После этого старейший акхакал выставил на круг небольшой каменный ларец. В ларце хранились золотые и серебряные украшения, драгоценные камни, изящные кинжалы, ножи и всякого рода наконечники стрел, подаренные юрматынским предводителям в разные времена разными ханами и главами племен. Бережно выложив эти осколки прошлого, вызывающие и гордость, и светлую печаль, старейший обвел взглядом присутствующих, как бы спрашивая: «Все видите?» Своеобразные сокровища, напоминая о славе, добытой былыми предводителями, говорили о том, что и само племя издревле относилось к числу значительных и уважаемых племен.
Однако ларец был открыт не только для того, чтобы молодой туре в присутствии почтенных свидетелей принял на хранение названные ценности, — все, затаив дыхание, ждали, когда со дна ларца будет извлечено нечто бесценное. И вот старейший извлек это нечто, обернутое казанским сафьяном, и начал разворачивать сверток. В свертке оказался пожелтевший листок бумаги. Старейший, словно бы поколебавшись — дотронуться или нет? — осторожно разгладил листок и протянул его шакирду:
— Впиши сюда имя нашего нового турэ!
— Пусть сначала прочитает вслух! — потребовали сидевшие кружком акхакалы.
Хотя бумага на их памяти уже несколько раз читалась на торжествах или таких вот печальных собраниях, акхакалы вновь в глубоким вниманием выслушали внесенные в священные записи сведения и имена.
«…Много было родов в нашем славном племени Юрматы, когда предводительствовал Тухал-бий, — читал шакирд. — Все народы называли его бием, а у ногайцев было принято называть мурзой, и они склоняли перед ним головы. В те давние времена они кочевали в местах, где текут Зай и Шешма. После Тухал-бия предводителем стал Шагали, затем Гажлук, затем его сын Шейх-Дервиш, затем Бурнак-бий.
В долинах Зая и Шешмы выдались крутые годы. На лошадей и овец напал мор. Ногайцы, посовещавшись, сказали: „Наши предки пили воду из Кубани, сюда прикочевали зря; холод пагубней зноя, эти места нам не подходят, уйдем туда, где обитали предки“. Однако те из народа, кто ничего не имел, пришли к предводителю и сказали: „В хорошие годы мы были вместе, не бросай нас теперь, когда наступили худые времена“. И Бурнак-бий решил остаться. Его младший брат Ядигер ушел с бесчисленными ногайцами и прочим людом на Кубань. Оставшихся стали называть истяками, а также и юрматынцами. Они, переселившись, кочевали у Сакмара, Яика, Идели. Они заняли земли от Нугуша в среднем течении Агидели до Кугуша ниже по ее течению — край, где много ветвистых речек и заливных лугов. Они подняли на деревья борти для пчел, приохотились добывать бобров в речках, и куниц в чащах, и лисиц в редколесье.
После Бурнака стал бием его сын Байтуря, а затем сын Байтури Янтуря, затем сын Янтури Саляу, затем сын Саляу Актуш, затем сын Актуша Куктуш, затем сын Куктуша (Сабаклы, затем сын Сабаклы Муштари…»

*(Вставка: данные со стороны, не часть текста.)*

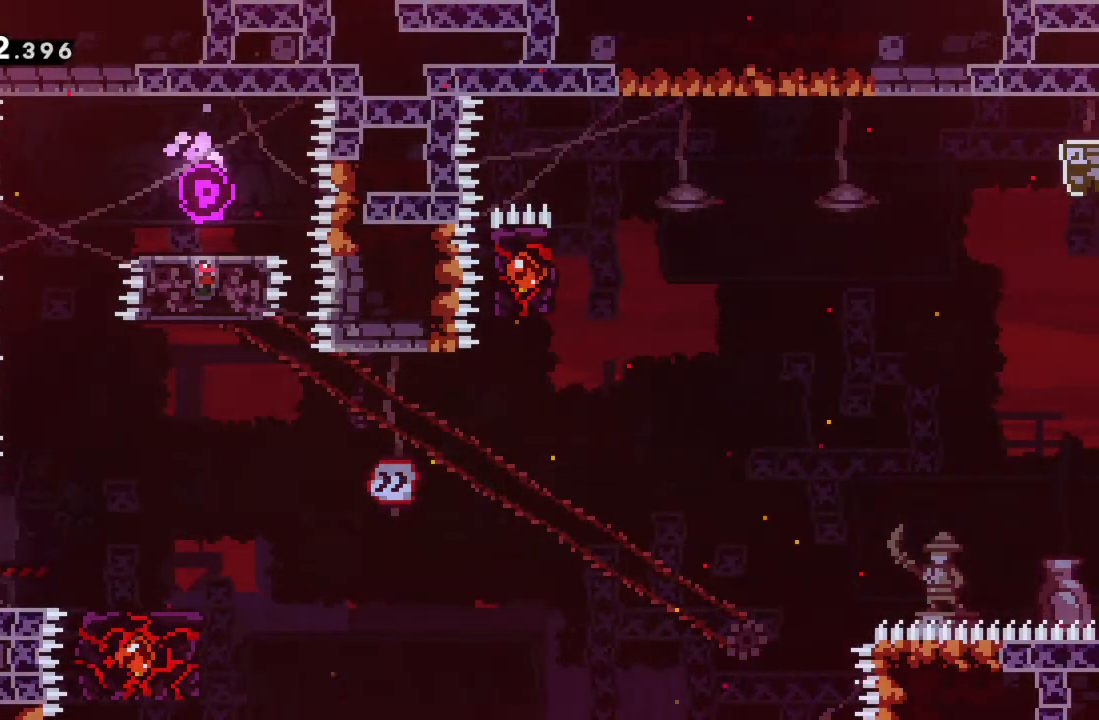
{"buttons": [], "left_stick": "center", "events": []}
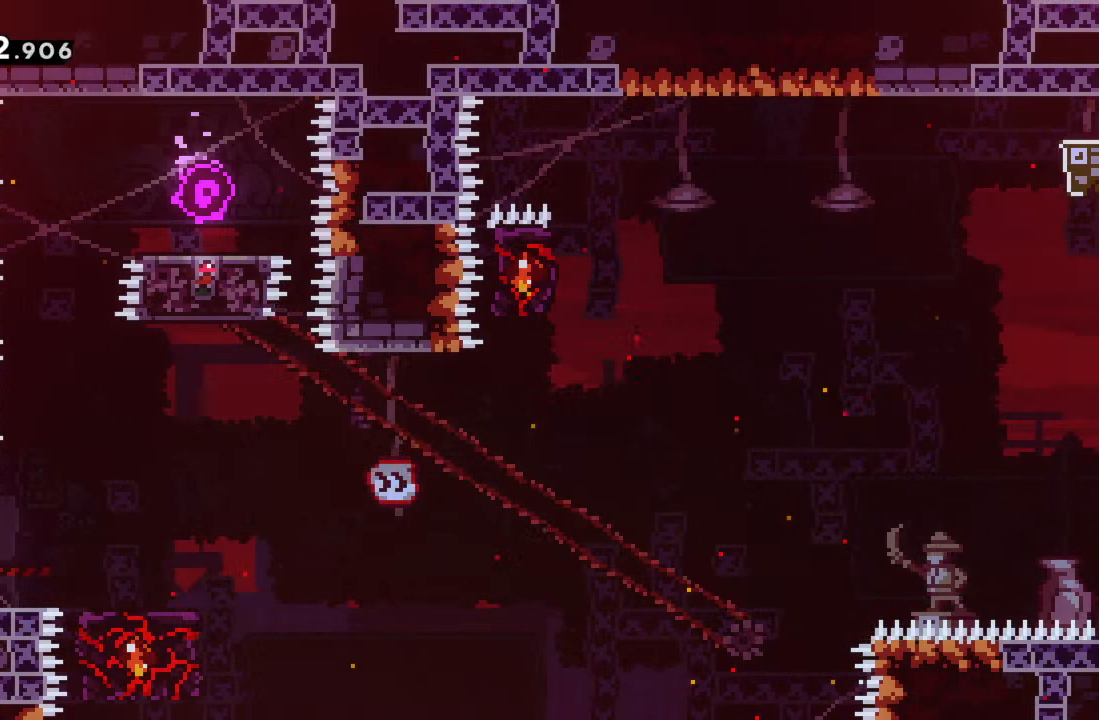
{"buttons": [], "left_stick": "center", "events": []}
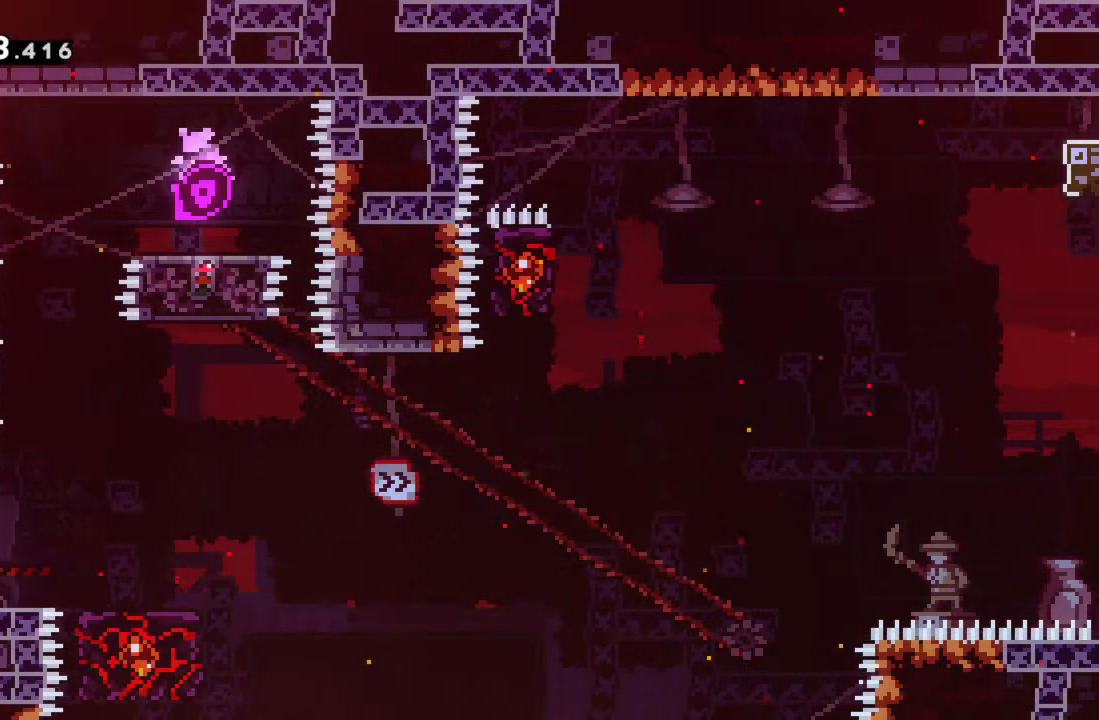
{"buttons": [], "left_stick": "center", "events": []}
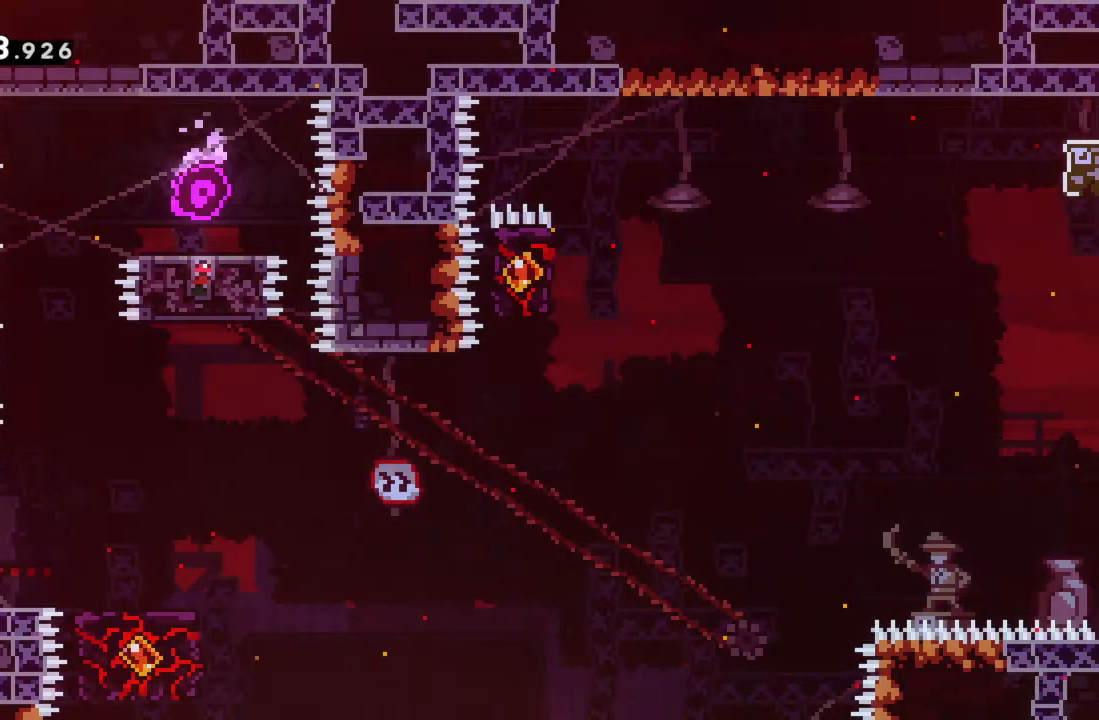
{"buttons": [], "left_stick": "center", "events": []}
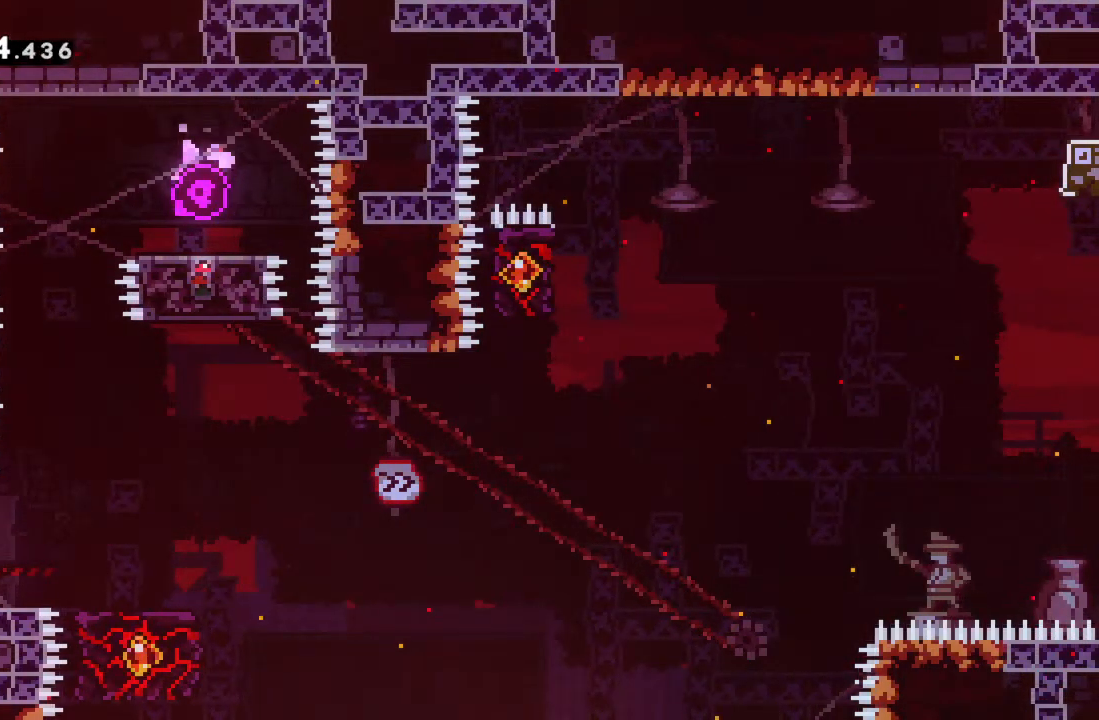
{"buttons": [], "left_stick": "center", "events": []}
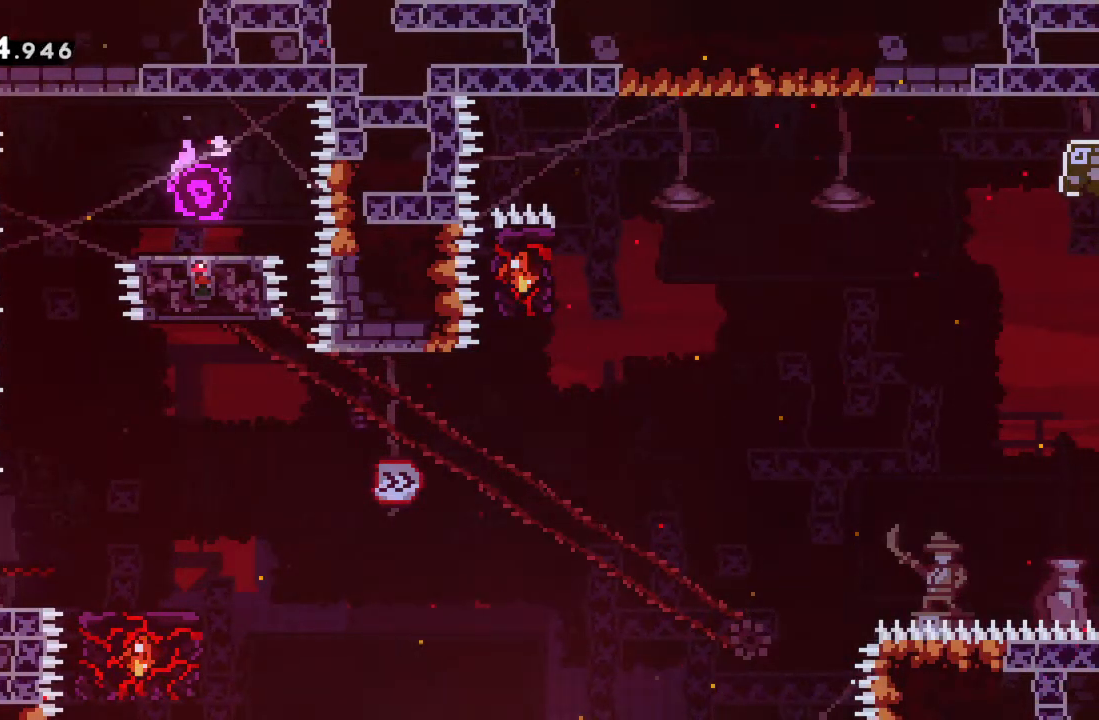
{"buttons": [], "left_stick": "left", "events": [[400, "left_stick", "left"]]}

Далее имена предводителей племени, начиная с древнейших времен, были перечислены заново без перебивок — будто нанизаны на единую нить. Это шакирд не стал читать, поднял взгляд на старейшего, — мол, всё, что еще прикажете делать?
— А теперь, — сказал самый старый акхакал, — будь добр, возьми в руку перо и впиши вслед за именем Муштари имя нашего нового турэ.
В благоговейной тишине шакирд вытянул из правого голенища гусиное перо, из левого — чернильницу, сделанную из коровьего рога. Осторожно обмакнул перо и, пошмыгивая носом, вывел на бумаге имя нового предводителя племени. Пока шакирд, не сводя глаз с оставленных пером кривулин, ждал, чтобы подсохли чернила, акхакалы издали завороженно смотрели на свежую запись. Новое имя в ряду других выделялось так, словно на нить одноцветного ожерелья надели бусину другого цвета, да и покрупней. Это и старикам, не знающим ни буковки, было ясно видно.
— Что ты написал, шакирд? — спросил старейший. — Будь добр, прочитай.
— Я написал: «Татигас».
— Добавь «бий», — велел старейший, хотя в прежних записях слово это не повторялось после каждого имени.
Но теперь был резон в таком новшестве. Была, хоть и слабая, надежда вернуть, опираясь на титул бия, прежнюю привилегию племени. Дело в том, что благодаря этому коротенькому слову, выражаемому всего лишь двумя арабскими значками, племя Юрматы до недавнего времени не платило ясака.